# Compressor Fridge, Am I Mad?



## ethnicall (Dec 24, 2005)

I am shortly having a new VWT5 converted and I am considering a Waeco Coolmatic MDC65 compressor fridge. I would then only need gas for cooking/boiling water, and therefore only need a small gas bottle. 

Does anyone have experience of this type of fridge, and with my proposed usage & set up below will it work for me, or will I regret it & wish I had gone for a 3 way fridge and bigger or re-fillable lpg bottles? 

I rarely use hookups on sites, perhaps once a week to recharge batteries, but usually move 20-50 miles every 2-3 days. October issue of MMM Interchange reckon the fridge will consume up to 2 amps an hour. The cost of the fridge seems to be double that of the 3 way fridge, but I guess installation must be simpler, no holes to cut & no gas connections. 

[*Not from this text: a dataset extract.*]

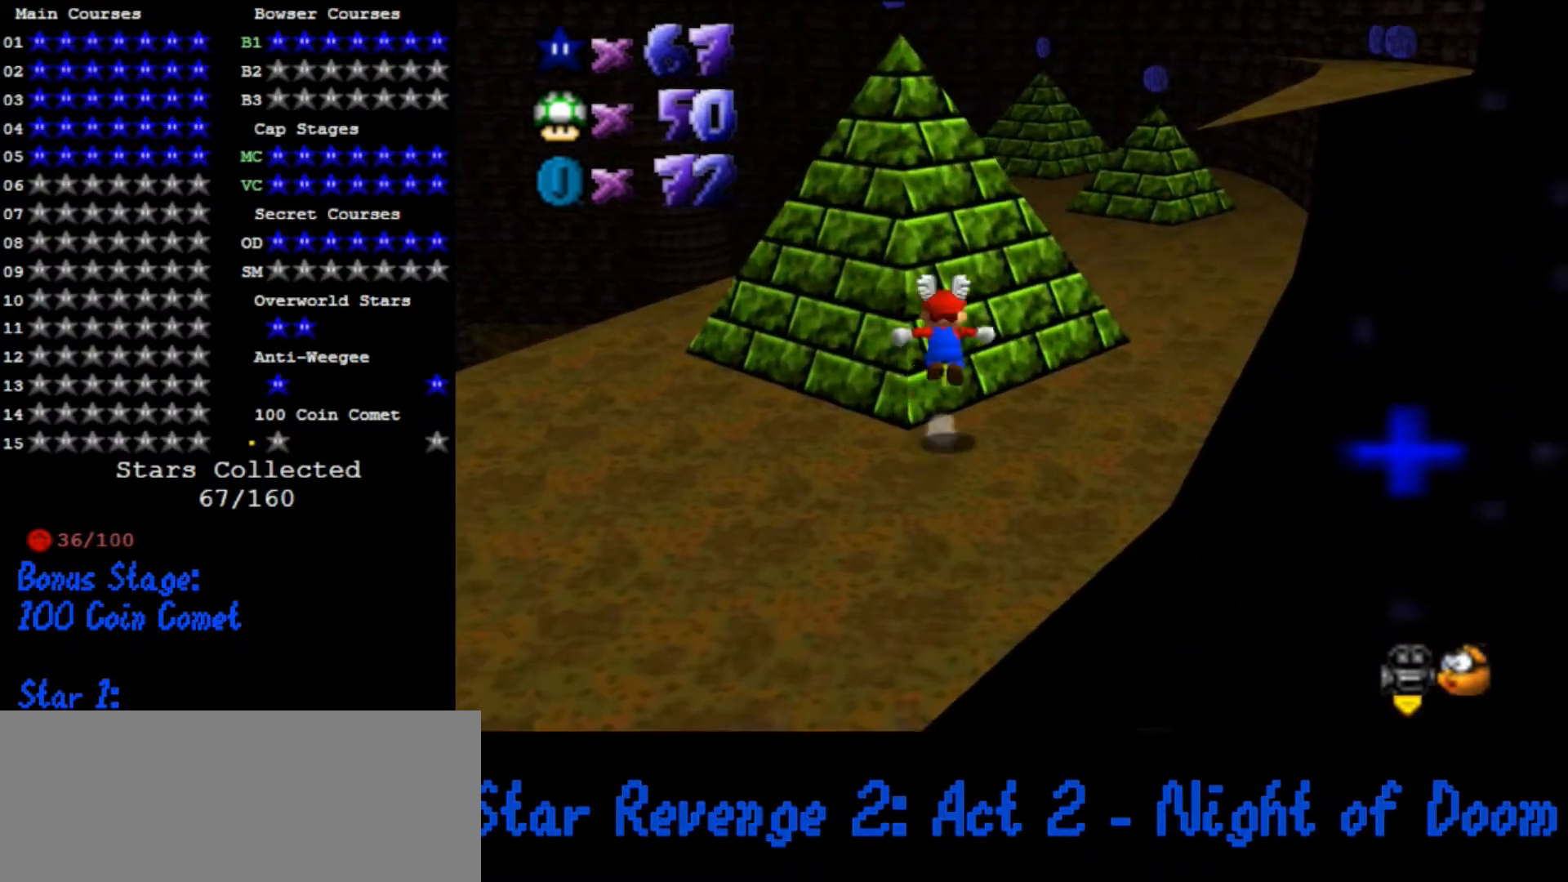
{"dt_ms": 500, "buttons": [], "left_stick": "up", "button_events": [[500, "A", "up"]]}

My planned set up will be 
2 x 110 ah batteries 
Sterling Battery to Battery Charger. (Van alternator is 150A, Van battery is 72Ah (380A) 
2KW Webasto or Ebersbacher diesel heater only (not hot water) 
130W solar panel with regulator 
Electric usage 2 x fluorescent lights and 2 spots 
No TV 
Occasional use of laptop via inverter 
12V DAB radio in UK 
Water pump


----------



## Snelly (Aug 20, 2005)

I had a Waeco coolmatic in the Euramobil, linked to 100w solar and 2x 113ah batts. I used it for 5 days in the wild during late August this year... that was fridge on number 4, pump for water, stereo, an hour of tv a day (+ satellite decoder) and a few hours of lighting each night... didn't ever have a problem with power.

Fridge itself is fantastic... gets soooo cold! so much better than 3 way! Would convert current van if it didn't cost so much!


----------



## JockandRita (Jun 1, 2005)

Hi Ethnical,

Having had 3 way fridges all my touring days, I cannot comment on a compressor type fridge.

However, I met a very knowledgeable chap who does use one. He is known as "Sallytraffic" (Frank).

I am sure that he may be able to help you.

Jock.


----------



## DABurleigh (May 9, 2005)

With judicial use of your diesel-powered (but 12V hitting) heater in colder weather, you should be OK to go for a compressor fridge should you wish, unless you are staying put for several days.

However:

1) Satisfy yourself as to noise levels (those who have them don't complain but I wonder), and

2) Your cooking will use more gas than your fridge.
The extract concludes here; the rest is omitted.